**EXERCISE REQUIREMENTS:**
Copy every record below exactly, leaving out any pictures.

**PROVIDED DATA:**
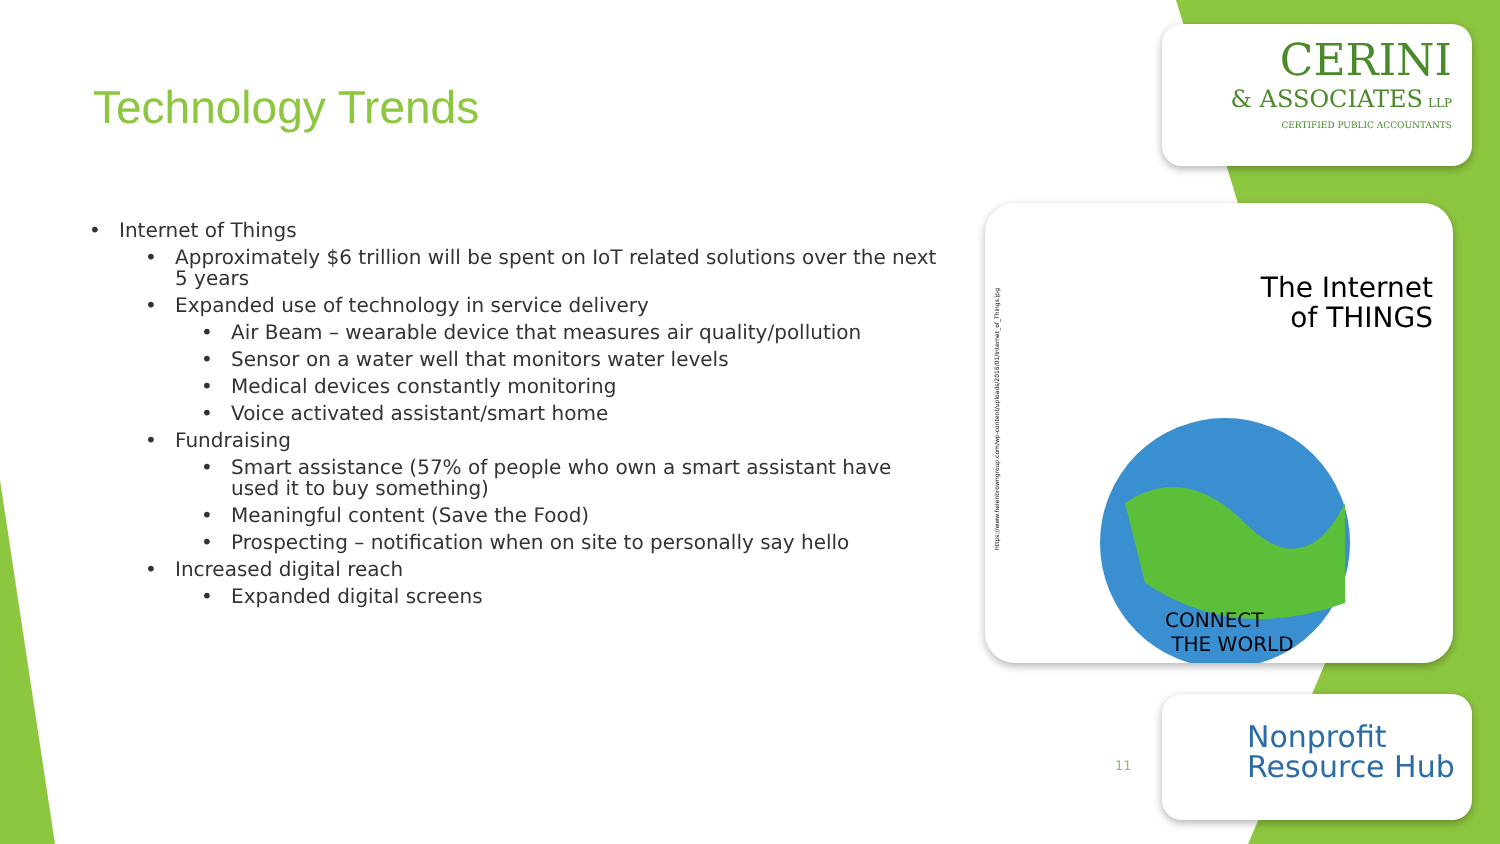Technology Trends
• Internet of Things
• Approximately $6 trillion will be spent on IoT related solutions over the next 5 years
• Expanded use of technology in service delivery
• Air Beam – wearable device that measures air quality/pollution
• Sensor on a water well that monitors water levels
• Medical devices constantly monitoring
• Voice activated assistant/smart home
• Fundraising
• Smart assistance (57% of people who own a smart assistant have used it to buy something)
• Meaningful content (Save the Food)
• Prospecting – notification when on site to personally say hello
• Increased digital reach
• Expanded digital screens
CERINI
& ASSOCIATES LLP
CERTIFIED PUBLIC ACCOUNTANTS
The Internet
of THINGS
CONNECT
THE WORLD
https://www.helenbrowngroup.com/wp-content/uploads/2016/01/Internet_of_Things.jpg
Nonprofit
Resource Hub
11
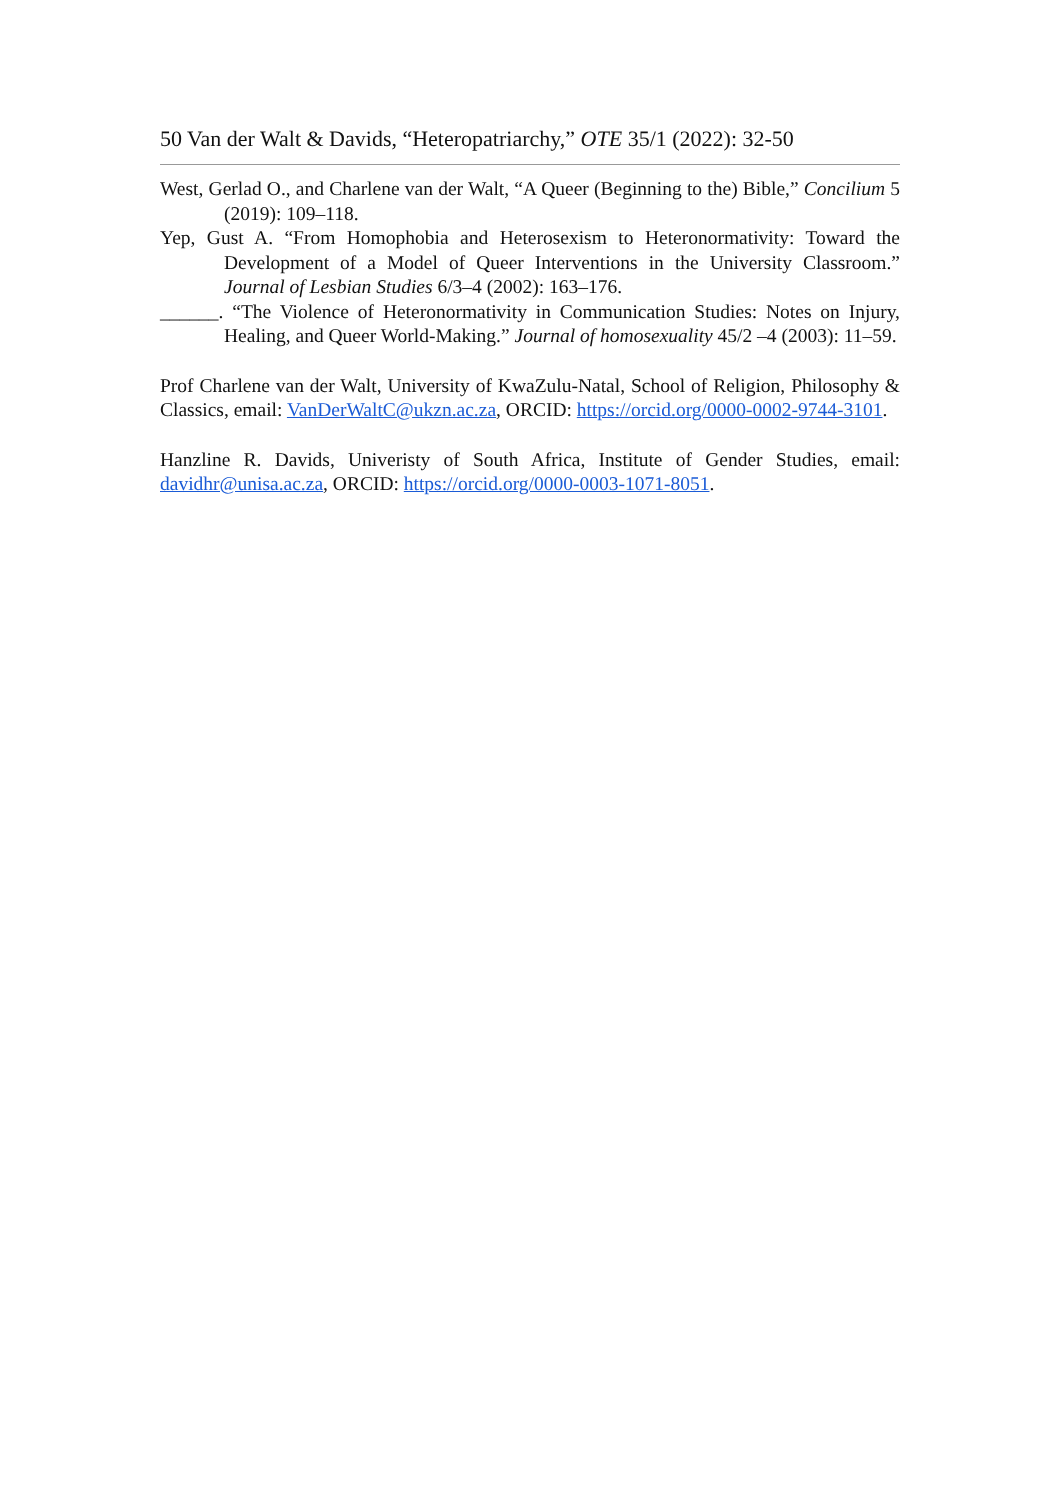50 Van der Walt & Davids, “Heteropatriarchy,” OTE 35/1 (2022): 32-50
West, Gerlad O., and Charlene van der Walt, “A Queer (Beginning to the) Bible,” Concilium 5 (2019): 109–118.
Yep, Gust A. “From Homophobia and Heterosexism to Heteronormativity: Toward the Development of a Model of Queer Interventions in the University Classroom.” Journal of Lesbian Studies 6/3–4 (2002): 163–176.
______. “The Violence of Heteronormativity in Communication Studies: Notes on Injury, Healing, and Queer World-Making.” Journal of homosexuality 45/2 –4 (2003): 11–59.
Prof Charlene van der Walt, University of KwaZulu-Natal, School of Religion, Philosophy & Classics, email: VanDerWaltC@ukzn.ac.za, ORCID: https://orcid.org/0000-0002-9744-3101.
Hanzline R. Davids, Univeristy of South Africa, Institute of Gender Studies, email: davidhr@unisa.ac.za, ORCID: https://orcid.org/0000-0003-1071-8051.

**ANSWER BOX:**
Technology Trends
• Internet of Things
• Approximately $6 trillion will be spent on IoT related solutions over the next 5 years
• Expanded use of technology in service delivery
• Air Beam – wearable device that measures air quality/pollution
• Sensor on a water well that monitors water levels
• Medical devices constantly monitoring
• Voice activated assistant/smart home
• Fundraising
• Smart assistance (57% of people who own a smart assistant have used it to buy something)
• Meaningful content (Save the Food)
• Prospecting – notification when on site to personally say hello
• Increased digital reach
• Expanded digital screens
CERINI
& ASSOCIATES LLP
CERTIFIED PUBLIC ACCOUNTANTS
The Internet
of THINGS
CONNECT
THE WORLD
https://www.helenbrowngroup.com/wp-content/uploads/2016/01/Internet_of_Things.jpg
Nonprofit
Resource Hub
11
50 Van der Walt & Davids, “Heteropatriarchy,” OTE 35/1 (2022): 32-50
West, Gerlad O., and Charlene van der Walt, “A Queer (Beginning to the) Bible,” Concilium 5 (2019): 109–118.
Yep, Gust A. “From Homophobia and Heterosexism to Heteronormativity: Toward the Development of a Model of Queer Interventions in the University Classroom.” Journal of Lesbian Studies 6/3–4 (2002): 163–176.
______. “The Violence of Heteronormativity in Communication Studies: Notes on Injury, Healing, and Queer World-Making.” Journal of homosexuality 45/2 –4 (2003): 11–59.
Prof Charlene van der Walt, University of KwaZulu-Natal, School of Religion, Philosophy & Classics, email: VanDerWaltC@ukzn.ac.za, ORCID: https://orcid.org/0000-0002-9744-3101.
Hanzline R. Davids, Univeristy of South Africa, Institute of Gender Studies, email: davidhr@unisa.ac.za, ORCID: https://orcid.org/0000-0003-1071-8051.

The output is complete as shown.